The goal of a CIFRE thesis agreement is to help develop research partnerships between private and public entities and to place PhD students under regular employment conditions.

 

 

 

The agreement is based on a partnership of four players:

  • The company recruits a PhD student with a Master’s degree on a fixed-term or open-ended contract to carry out a research project. The annual salary must be at least €23,484 gross. The work carried out must be linked to the PhD student-employee’s thesis,
  • The academic research laboratory oversees the work of the PhD student-employee and the latter must be enrolled at the university with which the laboratory is affiliated,
  • The PhD student must allocate all their time, shared between the company and the academic laboratory, to their research project. The training received is therefore two-fold in nature, namely both academic and professional,
  • The ANRT (National Association of Research and Technology) signs a CIFRE thesis agreement with the company on the basis of an annual subsidy of €14,000 paid to the company. Research tax credit (CIR) can be included.
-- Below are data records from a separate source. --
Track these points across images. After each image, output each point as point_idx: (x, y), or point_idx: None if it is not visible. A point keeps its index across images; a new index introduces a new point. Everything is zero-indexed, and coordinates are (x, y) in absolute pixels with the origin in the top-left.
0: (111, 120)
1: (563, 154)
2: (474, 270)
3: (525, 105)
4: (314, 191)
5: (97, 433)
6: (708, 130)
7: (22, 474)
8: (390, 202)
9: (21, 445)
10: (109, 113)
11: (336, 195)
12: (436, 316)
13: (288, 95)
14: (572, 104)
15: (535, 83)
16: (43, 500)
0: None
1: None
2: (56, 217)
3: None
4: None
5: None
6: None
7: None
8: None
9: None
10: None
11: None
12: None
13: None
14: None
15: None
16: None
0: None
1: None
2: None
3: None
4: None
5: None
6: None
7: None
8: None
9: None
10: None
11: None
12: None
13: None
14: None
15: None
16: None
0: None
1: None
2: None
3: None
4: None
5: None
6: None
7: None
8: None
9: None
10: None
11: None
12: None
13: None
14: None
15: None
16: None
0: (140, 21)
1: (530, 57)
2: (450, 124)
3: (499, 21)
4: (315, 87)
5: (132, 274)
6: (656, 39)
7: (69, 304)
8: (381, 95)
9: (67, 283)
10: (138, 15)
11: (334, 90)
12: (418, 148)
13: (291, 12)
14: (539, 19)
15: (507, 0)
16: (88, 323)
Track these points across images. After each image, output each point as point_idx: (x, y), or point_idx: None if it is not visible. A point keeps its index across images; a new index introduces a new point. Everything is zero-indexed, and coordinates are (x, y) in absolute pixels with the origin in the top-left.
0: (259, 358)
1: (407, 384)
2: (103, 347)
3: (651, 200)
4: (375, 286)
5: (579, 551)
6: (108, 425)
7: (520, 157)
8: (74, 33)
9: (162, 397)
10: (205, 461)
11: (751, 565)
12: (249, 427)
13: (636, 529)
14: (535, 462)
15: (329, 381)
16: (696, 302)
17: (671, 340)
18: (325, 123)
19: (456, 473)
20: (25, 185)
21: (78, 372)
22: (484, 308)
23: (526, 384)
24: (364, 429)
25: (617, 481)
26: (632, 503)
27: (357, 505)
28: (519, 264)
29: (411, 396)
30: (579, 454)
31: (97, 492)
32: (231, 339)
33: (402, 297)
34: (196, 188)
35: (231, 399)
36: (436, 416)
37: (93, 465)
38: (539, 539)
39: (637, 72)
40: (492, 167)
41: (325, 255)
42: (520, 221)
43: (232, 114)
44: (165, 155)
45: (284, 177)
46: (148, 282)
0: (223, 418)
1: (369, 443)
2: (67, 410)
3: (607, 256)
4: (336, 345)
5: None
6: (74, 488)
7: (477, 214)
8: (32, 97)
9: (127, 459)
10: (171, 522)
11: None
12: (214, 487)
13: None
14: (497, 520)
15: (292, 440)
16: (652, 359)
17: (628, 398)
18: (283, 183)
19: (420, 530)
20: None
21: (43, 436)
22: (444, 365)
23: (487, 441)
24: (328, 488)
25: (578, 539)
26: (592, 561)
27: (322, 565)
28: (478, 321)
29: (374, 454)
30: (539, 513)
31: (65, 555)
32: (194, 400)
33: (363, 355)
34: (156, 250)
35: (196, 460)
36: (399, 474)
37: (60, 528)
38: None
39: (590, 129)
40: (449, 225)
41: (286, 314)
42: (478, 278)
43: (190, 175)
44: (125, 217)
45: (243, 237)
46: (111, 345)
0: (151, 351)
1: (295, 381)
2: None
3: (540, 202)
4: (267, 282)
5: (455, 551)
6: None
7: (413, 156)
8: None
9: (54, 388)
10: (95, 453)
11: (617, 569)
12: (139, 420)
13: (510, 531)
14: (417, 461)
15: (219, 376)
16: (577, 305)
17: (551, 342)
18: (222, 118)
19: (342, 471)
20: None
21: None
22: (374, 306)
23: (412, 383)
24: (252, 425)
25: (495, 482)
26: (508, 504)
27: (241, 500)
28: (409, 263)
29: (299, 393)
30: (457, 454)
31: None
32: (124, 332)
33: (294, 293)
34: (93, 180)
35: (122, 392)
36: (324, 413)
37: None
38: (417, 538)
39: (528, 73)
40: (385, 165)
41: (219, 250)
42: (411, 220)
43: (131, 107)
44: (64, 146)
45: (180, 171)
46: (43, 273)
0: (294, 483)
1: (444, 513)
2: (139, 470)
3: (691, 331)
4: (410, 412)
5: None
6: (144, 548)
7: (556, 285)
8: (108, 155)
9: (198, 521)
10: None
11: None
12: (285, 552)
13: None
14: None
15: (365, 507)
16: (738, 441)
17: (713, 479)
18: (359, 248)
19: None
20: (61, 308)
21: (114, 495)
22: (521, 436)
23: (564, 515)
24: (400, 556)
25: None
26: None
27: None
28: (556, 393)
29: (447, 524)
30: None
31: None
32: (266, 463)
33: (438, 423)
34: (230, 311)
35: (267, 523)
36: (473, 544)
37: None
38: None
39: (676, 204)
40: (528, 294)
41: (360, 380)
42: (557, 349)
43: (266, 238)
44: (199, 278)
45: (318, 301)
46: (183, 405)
The company and the laboratory must conclude, at the latest within six months after the start of the CIFRE thesis agreement, a research partnership agreement that states the conditions of the partnership, including the research methodology, the PhD student’s place of work, and issues relating to confidentiality and intellectual property.
Every year, the University of Bordeaux signs more than 60 new partnership agreements and CIFRE thesis agreements.

Choosing the CIFRE thesis agreement means:

  • Meeting a need for technical skills in a given specialisation,
  • Being supervised from a scientific and technological point of view,
  • Creating a new momentum for innovation within the company,
  • Forging a close relationship with the research team that will provide the PhD student-employee with a scientific framework,
  • Providing training to a potential future employee through long-term immersion within the company.

 

Co-maturation agreement

This type of agreement allows companies wishing to use technology developed at one of the University’s laboratories to limit any financial or technical risks by working on the last stages of the technology together (prototypes, pre-production models, demonstrators, etc.) and thereby to transform the research idea into an industry-ready product. The company, the laboratory where the innovation originates and SATT Aquitaine Science Transfert (the University’s knowledge transfer affiliate) together draw up the technical specifications, sign a co-maturation agreement and decide on a licence option. At the end of the development process, the option may be exercised in the event of success.

 

 

Other types of agreement

Consortium agreement, material transfer agreement, confidentiality agreement, etc. Many types of agreements exist, each tailored to specific circumstances. The departments of the University of Bordeaux or its knowledge transfer affiliate are available to help businesses and laboratories set up the easiest and most effective agreement for the partnership.